Now, while for most people the average doses of UV rays on any given day might not seem like much, the true danger of these rays lies in the continuous exposition to their effects, especially when it happens on a daily basis and through long periods, like months or even years. This is because in the long term, UVA rays act directly on the collagen of the epidermis, which is the outer layer of skin and, instead of simply causing sunburn; these rays can actually cause premature aging and further damage.

What is even worse is that a huge amount of people actually seek out sunrays during summertime, and mostly for tanning, which further increases any damage caused to the skin. Now, one of the ways in which skin protects itself, is precisely by tanning. This is due to the skin producing a lot more melanin (which is a dark pigment) than usual, which causes to change its color into darker tones. This dark tone in turn, helps to naturally protect the skin from the harmful effects of UV rays by forming a natural barrier against them.

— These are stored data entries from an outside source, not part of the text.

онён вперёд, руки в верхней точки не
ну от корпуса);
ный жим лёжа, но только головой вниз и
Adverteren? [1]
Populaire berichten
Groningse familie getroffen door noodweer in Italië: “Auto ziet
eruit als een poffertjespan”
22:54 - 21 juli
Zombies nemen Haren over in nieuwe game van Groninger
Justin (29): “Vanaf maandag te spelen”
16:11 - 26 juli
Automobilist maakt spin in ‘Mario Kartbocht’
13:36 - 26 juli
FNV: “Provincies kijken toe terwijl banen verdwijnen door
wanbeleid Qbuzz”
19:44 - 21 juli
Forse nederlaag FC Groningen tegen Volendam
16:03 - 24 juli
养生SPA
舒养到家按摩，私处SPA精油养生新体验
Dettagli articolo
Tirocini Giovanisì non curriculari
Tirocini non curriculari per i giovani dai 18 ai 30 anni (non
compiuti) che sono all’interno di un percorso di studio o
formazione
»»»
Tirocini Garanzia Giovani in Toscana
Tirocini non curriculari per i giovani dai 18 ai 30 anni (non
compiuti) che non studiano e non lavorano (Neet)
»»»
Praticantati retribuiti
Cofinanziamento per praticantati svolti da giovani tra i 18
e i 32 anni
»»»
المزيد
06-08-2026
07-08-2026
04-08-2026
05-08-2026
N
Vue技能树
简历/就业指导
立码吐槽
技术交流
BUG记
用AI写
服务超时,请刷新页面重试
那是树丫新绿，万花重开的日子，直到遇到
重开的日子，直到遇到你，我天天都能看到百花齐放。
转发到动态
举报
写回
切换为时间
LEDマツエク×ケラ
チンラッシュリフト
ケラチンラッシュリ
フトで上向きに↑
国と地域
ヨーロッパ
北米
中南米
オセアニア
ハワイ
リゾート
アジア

This is why it is so important to dedicate a fair amount of time to the proper selection of a sun block and to the implementation of other measures, so as to prevent the full impact of UV rays.

On the other hand, it is not recommended that people should always try to avoid exposure to UV rays. And, while this may seem contradictory at first, there is actually a very good reason for it: When received in nominal amounts, UV rays help the body produce vitamin D, which is absolutely necessary to keep bones strong.

So, as you have seen, while it is not recommended to avoid the sun entirely, it is always advisable to take the necessary precautions whenever exposing yourself to it. This will not only ensure that you receive just the necessary amount of sun, but will also protect you from the harmful effects of over exposition.